Painting by James Ensor

The Man of Sorrows is an 1891 oil painting by the Flemish expressionist painter James Ensor. This painting is enlisted on the official inventories of Flemish masterpieces and is a part of the great masters collection of the Royal Museum of Fine Arts Antwerp. The painting is based on a fifteenth-century painting by Albert Bouts of the same title.

Ensor's use of the visual elements of a demon in The Man of Sorrows and generally in his religious paintings is significant.

==Description==
The bleeding face of Christ in combination with a devil's mask from the Japanese Noh theatre creates a horrifying combination.

Ensor's use of sharp colours add to the grotesque atmosphere of the painting.

==Interpretation==
The Man of Sorrows is the manifestation of Ensor's identification with Christ who was also a marginal and misunderstood person. The tortured expression on the face of Christ also reflects the existential crisis that the artist went through in 1890s. During this period of his life, Ensor was deeply depressed. As a result of his depression, he tried to sell his studio and its entire contents of pictures.

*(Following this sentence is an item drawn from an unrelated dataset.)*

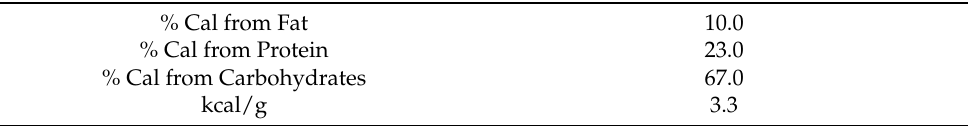
Table 1. Macronutrient ratios of rodent standard diet (more details about the ingredients of diet can be found in Supplementary Figure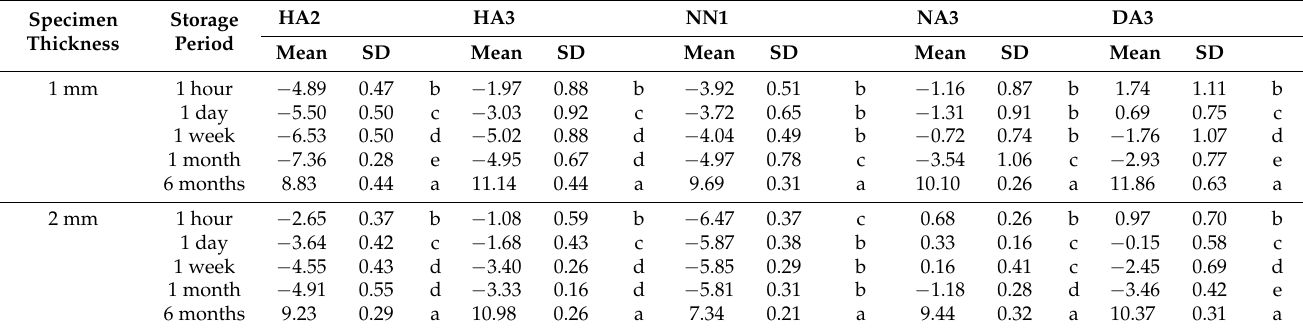
Table 4. Mean b* values of the 3D printable material specimens after different storage periods. Specimen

Representing himself deformed and in pain with a bleeding face reflects the artist's suffering and his interpretation of literal affliction.

==Source of inspiration==
The artist's frustration with the conformist society of his time surged in 1891. The Man of Sorrows is a turning point in Ensor's career and it shows the artist's anger and his desire for resistance.

Ensor was intrigued by Bruegel and the primitive. He called his fascination as "love for extraordinary and the abnormal". This love is reflected in The Man of Sorrows and another of his paintings, The Mystic Death of a Theologian.